While tax policy has always been a long-standing issue, especially around major offshore data leaks such as the Panama and Pandora Papers, the topic re-entered the limelight in 2020 and 2021, as countries sought to identify new revenue streams to handle debt taken on during the Covid-19 pandemic.
The shutdown of economies severely diminished the capacity of policymakers to raise adequate revenues. In response, governments globally accelerated discussions about the implementation of an internationally harmonised corporation minimum tax rate of 15% for large multinationals.
Corporate tax has especially been targeted, due to its vulnerabilities to a slew of legal loopholes, with multinationals exploiting complex accounting phenomena such as base erosion and profit shifting, transfer pricing, and a range of highly technical financial products such as shell companies, trusts and foundations. These products and practices, many originating from tax haven jurisdictions, are ring-fenced for large corporations, making them a crucial target for policymakers.
By October 2021, 136 nations had committed to a proposed tax targeting businesses with annual revenues of €750 million and over in the countries they operate. This level of global co-operation is unprecedented in the fiscal space, and continues today even as economies reel from the effects of the pandemic.
For developing countries, the need to address the fiscal gap is more severe. In 2008, the Organisation for Economic Co-operation and Development (OECD) found that developing countries lose to tax havens almost three times what they get from developed countries in aid. This is exacerbated by the fact that developing countries’ tax revenues are more dependent on corporation taxes, as they are often easier to collect, compared to tax collection in disparate rural areas. Corporation taxes can provide revenues of up to 20% in developing countries, contrasting to developed countries, where revenues rarely exceed 10%.
On a human level, estimates by NGO Christian Aid, found that transfer price abuses (a corporation tax loophole) cost the lives of 350,000 children annually, as a result of lost revenues to developing countries. Oxfam estimates that the poorest developing countries lose out $100 billion in revenues annually to corporate tax avoidance. This is the same as providing education for 124 million children and preventing the deaths of almost 8 million mothers, babies and children a year.

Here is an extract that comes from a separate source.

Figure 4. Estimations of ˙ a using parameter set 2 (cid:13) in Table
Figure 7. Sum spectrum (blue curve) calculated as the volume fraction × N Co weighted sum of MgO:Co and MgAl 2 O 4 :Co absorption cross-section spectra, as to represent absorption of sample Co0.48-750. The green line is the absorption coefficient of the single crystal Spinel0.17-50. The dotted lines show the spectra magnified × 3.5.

While the OECD’s 15% minimum tax rate has seen a revised schedule for 2024, multinationals have an opportunity to act now, to implement ethical accounting practices that do not utilise offshore secrecy jurisdictions.
Highly publicised tax haven data leaks have shifted public opinion on tax, with large corporates facing chronic consumer boycotts over tax affairs. Starbucks suffered persistent boycotts and protests in 2012, after it was revealed the company was avoiding tax, forcing it to shut down several stores. Criticisms of the company’s tax practices continue to sour its brand, ten years on.

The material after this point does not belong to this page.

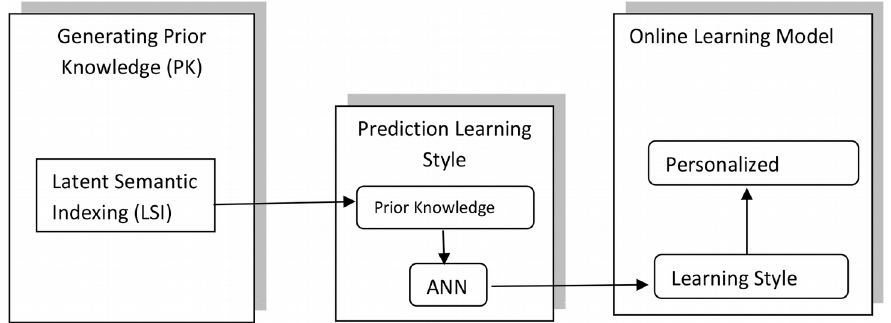
Figure 1. Methodology research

Other companies are increasingly having to face tax-related resolutions at AGMs, as investors criticise opaque tax practices as financially material risks. Institutional investors at Amazon demanded greater tax transparency, claiming its tax practices exposed the company to regulatory scrutiny, adjustment risks and vulnerability to changes in tax rules.

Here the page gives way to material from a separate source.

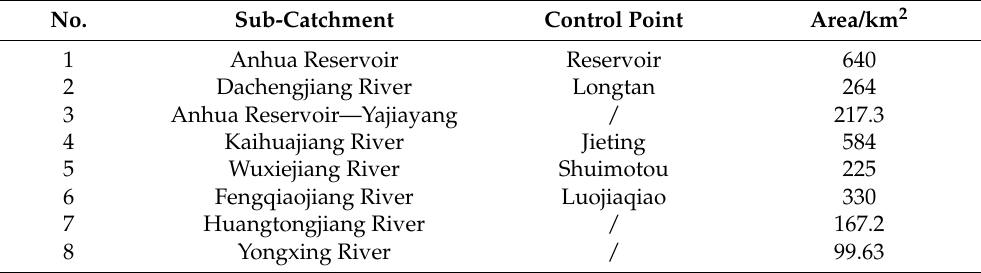
Table 1. Hydrological division of the Puyang River catchment.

And with governments set on legislating parameters on profit booking, through one of the largest reconstructions of cross-border tax in a generation, businesses must now recognise the risk in sticking to what will become dated tax practices.
Alongside the risks of major criticism and exposure to growing investor pressure, companies are presented with an opportunity to individually take a stance on their corporate tax policy, and demonstrate an approach to tax compliance that accounts for the interests of stakeholders across the business. This ensures companies follow an informed approach to tax, and prepares them for forthcoming regulatory changes expected in 2024.